Exercises to complete –
**a)** Revise the oil production update starting at "PRODUCTION & OPERATIONS" and ending at "April 19, 2013).", with "production guidance" changed to "output guidance".
**b)** Pick up the oil production update after its final sentence and write the next part.

Supplied text –
Don NE licence award - securing Dons Area upside The Company was awarded the "Don NE" licence (40%, non-operated) that lies adjacent to its existing Dons field position by the Department of Energy and Climate Change ("DECC"). Submission of a "Phase I" Field Development Plan ("FDP") is planned for later this year to enable an early production well to be drilled on the licence from the existing Don Southwest facilities. Restructuring of the former Valiant Norwegian portfolio has largely been completed with the Company exiting the Barents Sea via a licence swap with Tullow Norge AS. Following execution of a farm-in agreement with TOTAL E&P Norge AS, an oil discovery close to existing infrastructure being was made on the "Trell" prospect in the Norwegian North Sea.

PRODUCTION & OPERATIONS UPDATE

Operations remain on-track to achieve 2014 production guidance of 11-13kboe/d

PRODUCTION

Average production in Q1-2014 was 9,222 barrels of oil equivalent per day ("boepd"), 95% oil. This represents a 50% increase on the same quarter in 2013 (Q1-2013: 6,148 boepd ), driven by the additional assets resulting from the Valiant Petroleum plc ("Valiant") acquisition (transaction completed on April 19, 2013).

Production during the quarter was in line with forecast performance given the previously announced unplanned Cook field shutdown in January / February and a planned shutdown of the Beatrice Area facilities to complete certain inspection and maintenance works.

Dataset excerpt –
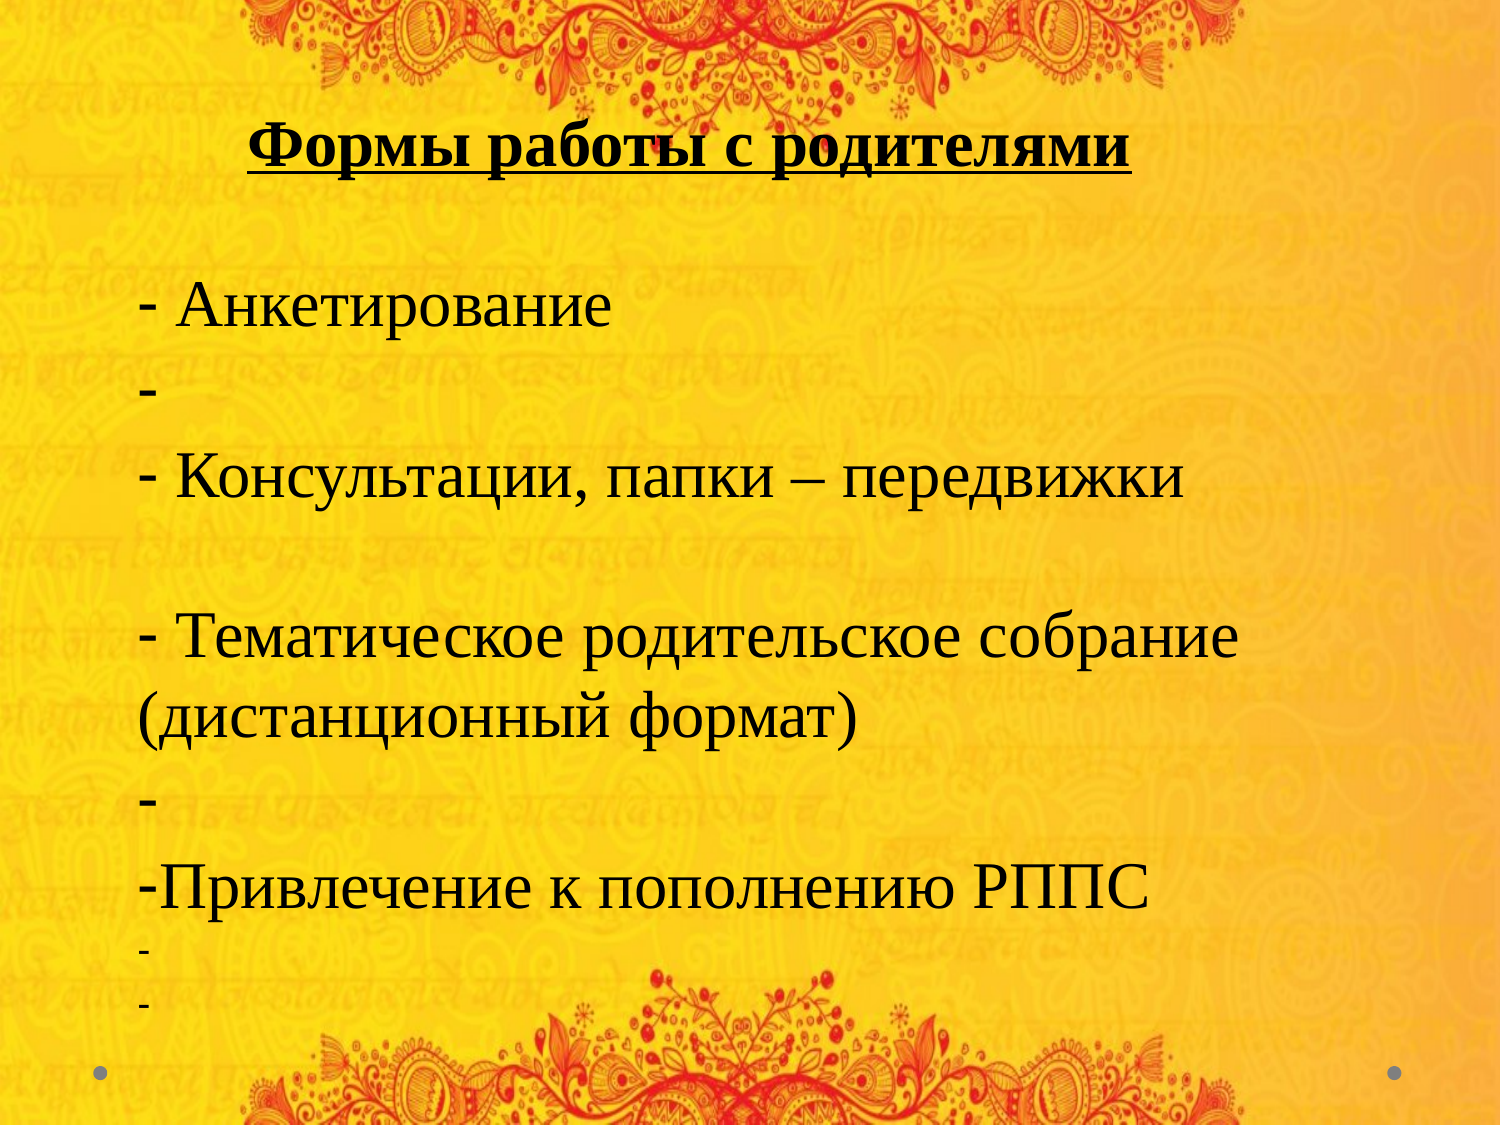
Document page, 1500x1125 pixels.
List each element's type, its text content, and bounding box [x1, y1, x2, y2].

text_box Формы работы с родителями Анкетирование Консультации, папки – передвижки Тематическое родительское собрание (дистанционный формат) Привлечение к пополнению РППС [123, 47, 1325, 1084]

Per-task outputs –
**a)**
PRODUCTION & OPERATIONS UPDATE

Operations remain on-track to achieve 2014 output guidance of 11-13kboe/d

PRODUCTION

Average production in Q1-2014 was 9,222 barrels of oil equivalent per day ("boepd"), 95% oil. This represents a 50% increase on the same quarter in 2013 (Q1-2013: 6,148 boepd ), driven by the additional assets resulting from the Valiant Petroleum plc ("Valiant") acquisition (transaction completed on April 19, 2013).

**b)**
Total 2014 production guidance remains unchanged in the range of 11,000 to 13,000 boepd, approximately 95% oil. The anticipated schedule of 2014 production enhancement activities means that volumes are forecast to be weighted towards the second half of the year.

The core activities in the 2014 production enhancement programme are progressing well. The Fionn sidetrack has recently been completed and production from the field recommenced in early May. The initial performance of the well is in line with expectations. The Taqa-operated host platform works required to enable the start-up of electrical submersible pumps ("ESPs") on the Causeway and Fionn fields are substantially complete. The modifications also being undertaken to enable start-up of water injection on the Causeway field are advancing and scheduled to be finished around mid-year. Drilling of the planned infill well on the Don Southwest field commenced in late April and initial production from the well is forecast for the third quarter. The Athena co-venturers have awarded a contract to Diamond Offshore Drilling (UK) Limited for use of the Ocean Princess semi-submersible rig for the planned "P4" workover to replace the ESP package in the well. The rig is anticipated on location in the third quarter of the year, once it has completed its scheduled work programmes for prior clients.

GREATER STELLA AREA DEVELOPMENT UPDATE

Continued progress has been made on execution of the three core GSA development work programmes since the start of 2014.

FPF-1 construction activities progressing - main pre-assembled unit heavy lifts completed

FPF-1 MODIFICATION WORKS

The key focus of the remaining FPF-1 modification works being completed by Petrofac is on the construction and commissioning of the processing plant that is being installed on the vessel, along with the refurbishment and fit out of the existing accommodation module.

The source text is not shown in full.